*TEXT TO READ*.
*-*-*
Harvest Capital Credit Corporation
Q4 2017 Earnings Call Transcript
Published:
- Operator:
- Ladies and gentlemen, thank you for standing by and welcome to the Harvest Capital Credit Fourth Quarter 2018 Earnings Release. All lines have placed on mute to prevent any background noise. After the speakers' remarks, there will be a question-and-answer session. [Operator Instructions] I will now turn the call over to Joseph Jolson, CEO of JMP Securities. Please go ahead.
- Joseph Jolson:
- Okay, thanks operator. You almost got that right, Harvest Capital Credit, not JMP Securities, but Craig Kitchin our CFO will take us through our safe harbor disclaimer and then I'll follow with some remarks. Before we start our call, Craig, could you provide the Safe Harbor disclosure?
- Craig Kitchin:
- This presentation contains forward-looking statements which relate to future events or Harvest Capital Credit's future performance or financial condition. These statements are not guarantees of future performance, condition or results and involve a number of risks and uncertainties. Actual results may differ materially from those in the forward-looking statements as a result of a number of factors, including those described from time-to-time in our filings with the Securities and Exchange Commission. Harvest Capital Credit undertakes no duty to update any forward-looking statements made herein.
*-*-*
*SUPPLIED DATA*.
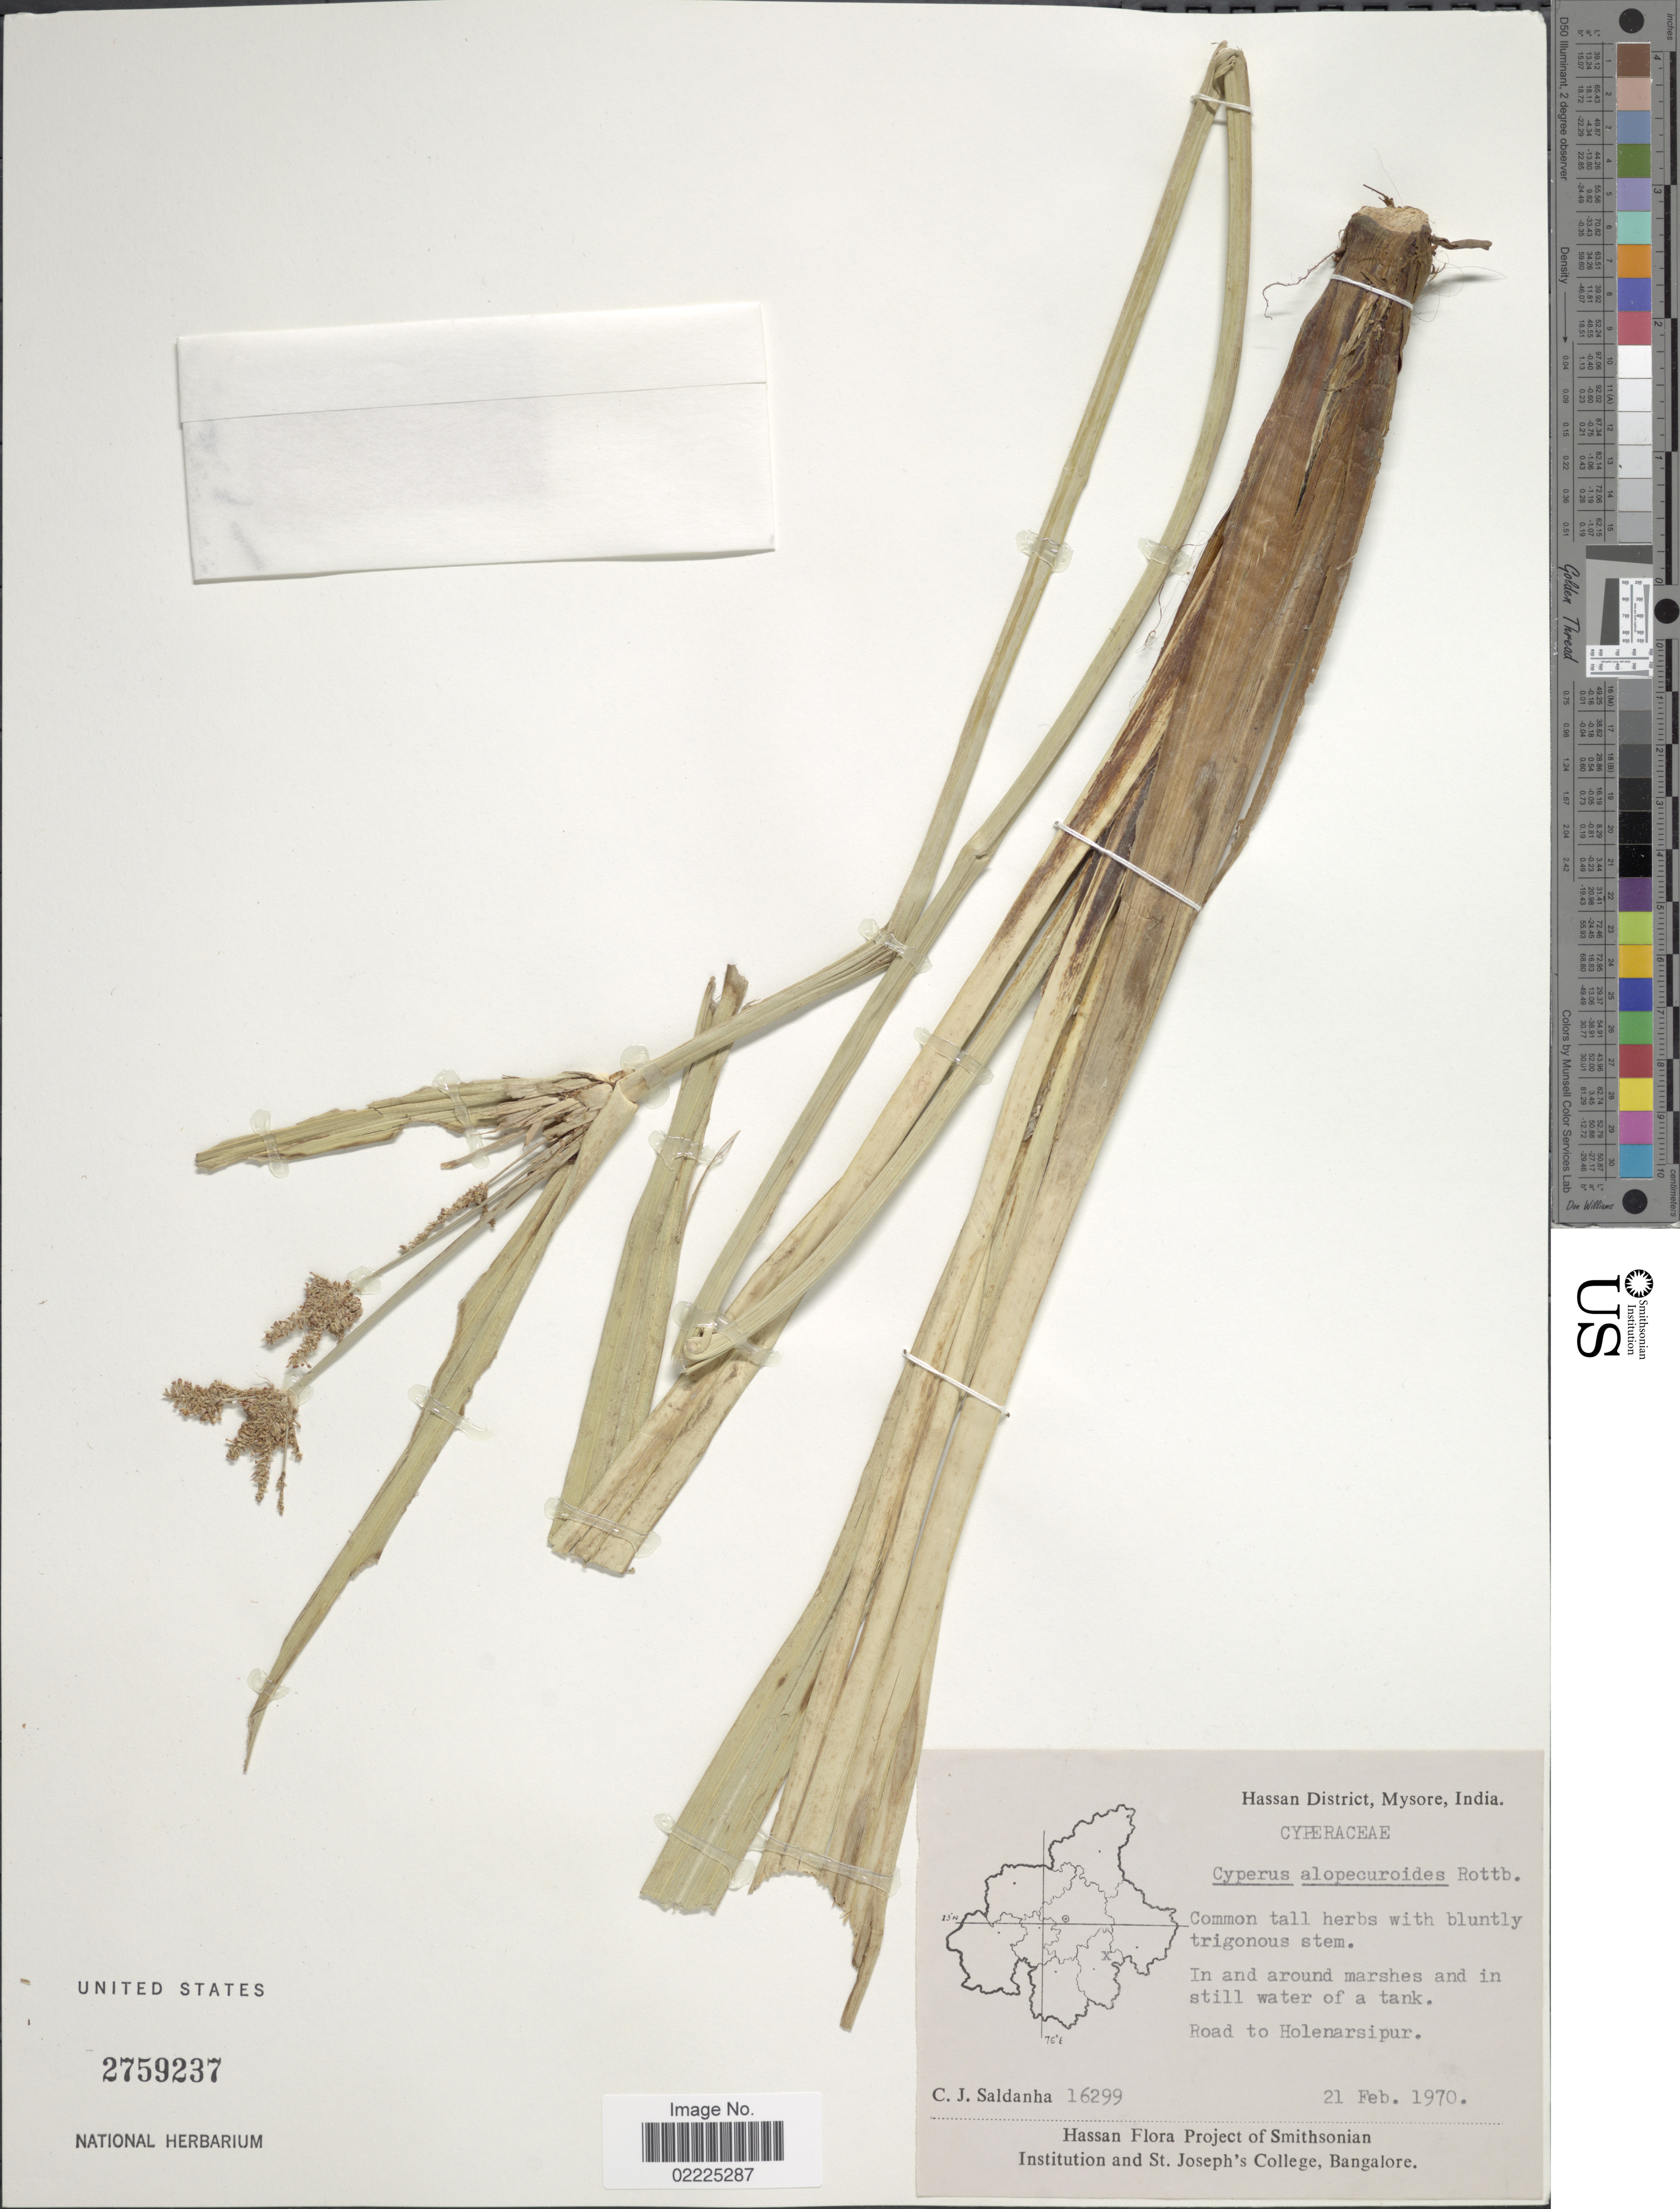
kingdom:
*-*-*
*TASK INSTRUCTIONS*.
1) Answer these questions from the earnings call transcript:
(a) According to Joseph Jolson, who will take the call through the safe harbor disclaimer?
(b) Why have all lines been placed on mute, according to the operator?
(c) With which commission are the filings cited in the safe harbor disclosure made?
2) In the earnings call transcript, replace "background noise" with "background sound". Then present the passage starting with "Harvest Capital Credit Corporation" and going on through "Safe Harbor disclosure?".
The material has no connection to the earnings call transcript.

*THE ANSWERS*.
1)
(a) Craig Kitchin, the CFO.
(b) To prevent any background noise.
(c) The Securities and Exchange Commission.

2)
Harvest Capital Credit Corporation
Q4 2017 Earnings Call Transcript
Published:
- Operator:
- Ladies and gentlemen, thank you for standing by and welcome to the Harvest Capital Credit Fourth Quarter 2018 Earnings Release. All lines have placed on mute to prevent any background sound. After the speakers' remarks, there will be a question-and-answer session. [Operator Instructions] I will now turn the call over to Joseph Jolson, CEO of JMP Securities. Please go ahead.
- Joseph Jolson:
- Okay, thanks operator. You almost got that right, Harvest Capital Credit, not JMP Securities, but Craig Kitchin our CFO will take us through our safe harbor disclaimer and then I'll follow with some remarks. Before we start our call, Craig, could you provide the Safe Harbor disclosure?